**Goal of the exercise:** The expected result is a verbatim repetition of the lines from the start of the entries through the line containing "thumb tip: (834, 692)", with the pictures removed.

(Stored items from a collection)
- - -

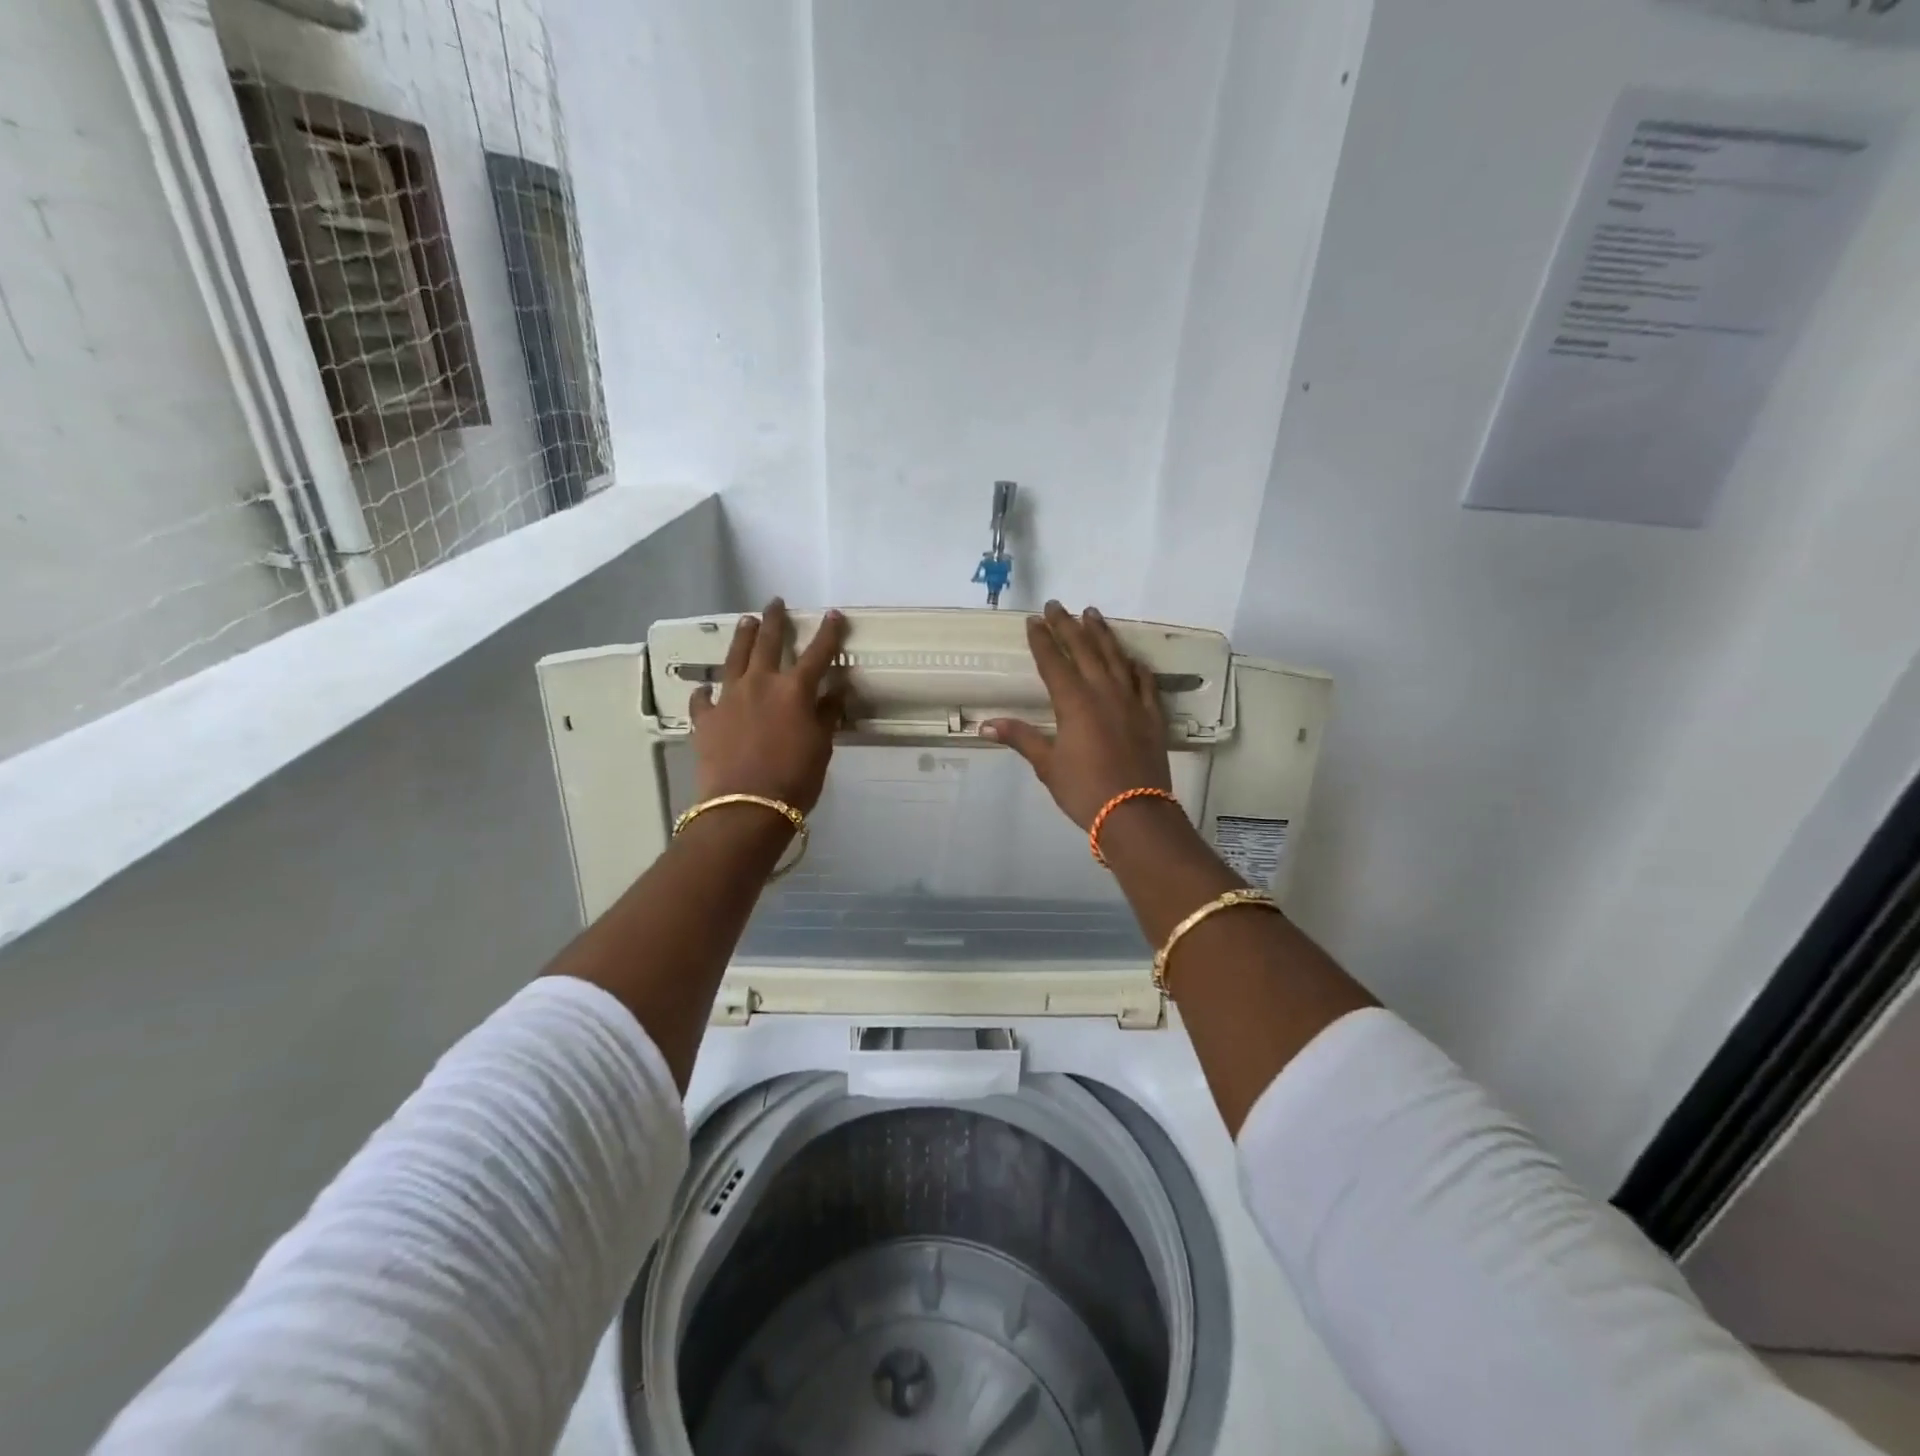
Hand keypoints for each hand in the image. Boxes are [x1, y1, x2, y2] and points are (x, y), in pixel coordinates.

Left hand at [690, 601, 848, 809]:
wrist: (746, 807)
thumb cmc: (794, 779)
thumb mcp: (821, 748)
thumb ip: (826, 715)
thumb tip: (834, 692)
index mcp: (794, 690)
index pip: (817, 653)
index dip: (827, 633)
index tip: (834, 615)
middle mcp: (760, 684)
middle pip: (767, 643)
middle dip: (773, 620)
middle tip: (775, 602)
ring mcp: (728, 698)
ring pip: (734, 658)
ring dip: (742, 638)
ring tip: (746, 621)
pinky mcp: (705, 718)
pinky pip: (704, 698)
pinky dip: (707, 691)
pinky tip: (706, 688)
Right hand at [983, 601, 1170, 828]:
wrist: (1135, 813)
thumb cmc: (1084, 790)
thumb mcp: (1047, 765)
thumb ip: (1021, 738)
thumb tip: (986, 725)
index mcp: (1073, 702)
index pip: (1053, 661)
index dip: (1042, 639)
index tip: (1033, 620)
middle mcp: (1103, 692)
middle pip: (1084, 650)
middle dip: (1068, 625)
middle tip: (1057, 605)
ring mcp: (1131, 701)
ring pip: (1115, 657)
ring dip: (1102, 634)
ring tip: (1092, 613)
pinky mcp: (1152, 715)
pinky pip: (1144, 680)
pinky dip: (1134, 664)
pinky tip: (1130, 657)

- - -

**Exercise solution:**
Hand keypoints for each hand in the image. Boxes are [x1, y1, x2, y2] and points are (x, y), in pixel coordinates.

Left hand at [690, 601, 848, 809]:
wrist: (746, 807)
thumb cmc: (794, 779)
thumb mcp: (821, 748)
thumb ip: (826, 715)
thumb tip: (834, 692)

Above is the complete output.